Coronavirus: no ai camici artigianali, mancano di omologazione; l’amarezza dello stilista Porliod
ATTUALITA'
di Danila Chenal  
il 25/03/2020

Coronavirus: no ai camici artigianali, mancano di omologazione; l’amarezza dello stilista Porliod

L'Usl ringrazia della solidarietà ma non può accettare mascherine e camici fatti artigianalmente

Coronavirus. Ringrazia l’azienda sanitaria locale per la solidarietà ma camici e mascherine realizzati artigianalmente non possono essere accettati. Ci vuole l’omologazione.

Puntualizza l’Usl. «Le normative nazionale ed europea sui dispositivi di protezione individuale (Dpi) richiedono caratteristiche specifiche e omologazioni obbligatorie».

L’amarezza di Fabio Porliod

«Sono ore che vivo attaccato al telefono, innanzitutto perché tantissime persone si sono offerte di donare del materiale ma anche di donare la loro manodopera. Colgo l’occasione anche per scusarmi con le persone alle quali devo ancora rispondere. Sono giorni che passo tempo al telefono con autorità, medici, questore, fornitori». Così in un post su facebook lo stilista valdostano.

«Ringrazio per il grande aiuto che mi sta dando in tutto questo il mio Sindaco Camillo Rosset.
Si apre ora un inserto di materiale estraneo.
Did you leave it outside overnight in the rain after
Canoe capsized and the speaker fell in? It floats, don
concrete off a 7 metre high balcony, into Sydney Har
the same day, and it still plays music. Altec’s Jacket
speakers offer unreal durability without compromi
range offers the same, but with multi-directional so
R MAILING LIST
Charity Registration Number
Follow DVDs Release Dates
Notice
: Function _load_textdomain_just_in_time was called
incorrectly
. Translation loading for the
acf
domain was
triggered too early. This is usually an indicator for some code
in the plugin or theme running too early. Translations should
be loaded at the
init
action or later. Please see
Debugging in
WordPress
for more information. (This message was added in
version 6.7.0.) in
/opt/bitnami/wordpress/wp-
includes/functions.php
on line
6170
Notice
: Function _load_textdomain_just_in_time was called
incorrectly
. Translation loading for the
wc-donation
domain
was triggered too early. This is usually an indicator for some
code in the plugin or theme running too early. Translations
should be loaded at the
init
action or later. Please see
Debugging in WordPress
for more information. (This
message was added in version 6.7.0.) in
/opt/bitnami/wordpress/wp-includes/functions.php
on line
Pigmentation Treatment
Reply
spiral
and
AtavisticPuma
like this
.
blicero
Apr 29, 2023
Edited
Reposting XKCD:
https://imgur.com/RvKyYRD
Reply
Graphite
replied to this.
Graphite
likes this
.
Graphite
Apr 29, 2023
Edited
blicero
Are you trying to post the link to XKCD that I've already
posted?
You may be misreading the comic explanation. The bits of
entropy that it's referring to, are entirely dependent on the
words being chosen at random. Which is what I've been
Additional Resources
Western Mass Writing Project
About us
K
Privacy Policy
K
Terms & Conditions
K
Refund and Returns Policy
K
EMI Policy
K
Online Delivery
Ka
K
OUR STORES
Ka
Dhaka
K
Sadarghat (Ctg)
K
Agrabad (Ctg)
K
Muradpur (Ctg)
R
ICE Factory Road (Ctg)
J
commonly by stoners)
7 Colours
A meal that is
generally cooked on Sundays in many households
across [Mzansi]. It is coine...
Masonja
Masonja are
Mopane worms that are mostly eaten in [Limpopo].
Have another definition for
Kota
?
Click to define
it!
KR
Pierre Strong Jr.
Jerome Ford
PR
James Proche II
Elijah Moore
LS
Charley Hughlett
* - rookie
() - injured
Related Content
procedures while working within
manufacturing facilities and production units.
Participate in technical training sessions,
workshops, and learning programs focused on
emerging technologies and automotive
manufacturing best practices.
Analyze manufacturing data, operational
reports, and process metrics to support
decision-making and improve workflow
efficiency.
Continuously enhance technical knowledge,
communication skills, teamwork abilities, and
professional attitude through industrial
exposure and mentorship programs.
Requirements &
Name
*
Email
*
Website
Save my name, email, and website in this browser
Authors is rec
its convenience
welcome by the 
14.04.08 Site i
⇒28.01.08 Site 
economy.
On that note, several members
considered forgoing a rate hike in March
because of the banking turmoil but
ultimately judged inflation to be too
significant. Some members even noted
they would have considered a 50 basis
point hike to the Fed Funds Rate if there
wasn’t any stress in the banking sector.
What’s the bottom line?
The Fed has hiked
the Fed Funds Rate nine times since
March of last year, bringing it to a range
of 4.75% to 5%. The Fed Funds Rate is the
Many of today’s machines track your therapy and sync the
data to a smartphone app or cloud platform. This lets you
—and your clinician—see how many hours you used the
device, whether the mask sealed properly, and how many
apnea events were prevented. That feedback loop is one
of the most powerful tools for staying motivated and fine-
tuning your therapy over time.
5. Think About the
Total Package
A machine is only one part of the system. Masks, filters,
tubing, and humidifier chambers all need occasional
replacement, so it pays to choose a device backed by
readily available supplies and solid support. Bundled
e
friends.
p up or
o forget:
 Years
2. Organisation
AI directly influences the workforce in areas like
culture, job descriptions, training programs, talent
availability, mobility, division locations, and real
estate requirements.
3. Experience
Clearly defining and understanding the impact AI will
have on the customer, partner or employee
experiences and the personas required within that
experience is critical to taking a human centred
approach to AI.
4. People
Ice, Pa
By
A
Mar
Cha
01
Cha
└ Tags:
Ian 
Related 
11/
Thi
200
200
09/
Ringrazio il presidente Testolin che ci sta dando una mano in tutto questo; purtroppo per motivi burocratici e di certificazione al momento non ho ancora potuto consegnare i primi camici che ho creato oggi».

«Al momento sono riuscito a creare questo laboratorio con 15 postazioni dove, appena avremo tutte le autorizzazioni, potremo iniziare la produzione di tantissimi camici».

Il rammarico di Usl

Così l’Usl.  «L’assenza delle omologazioni non garantisce l’adeguata protezione al personale sanitario; può avere conseguenze dal punto di vista assicurativo per gli operatori che, utilizzando materiali non testati, non approvati, non garantiti e non certificati, dovessero incorrere in un ‘infortunio biologico’.  L’acquisizione dei DPI eventualmente realizzati da aziende, ditte e soggetti terzi sarà comunque presa in considerazione e per tali azioni di generosità e solidarietà l’Usl ringrazia sentitamente».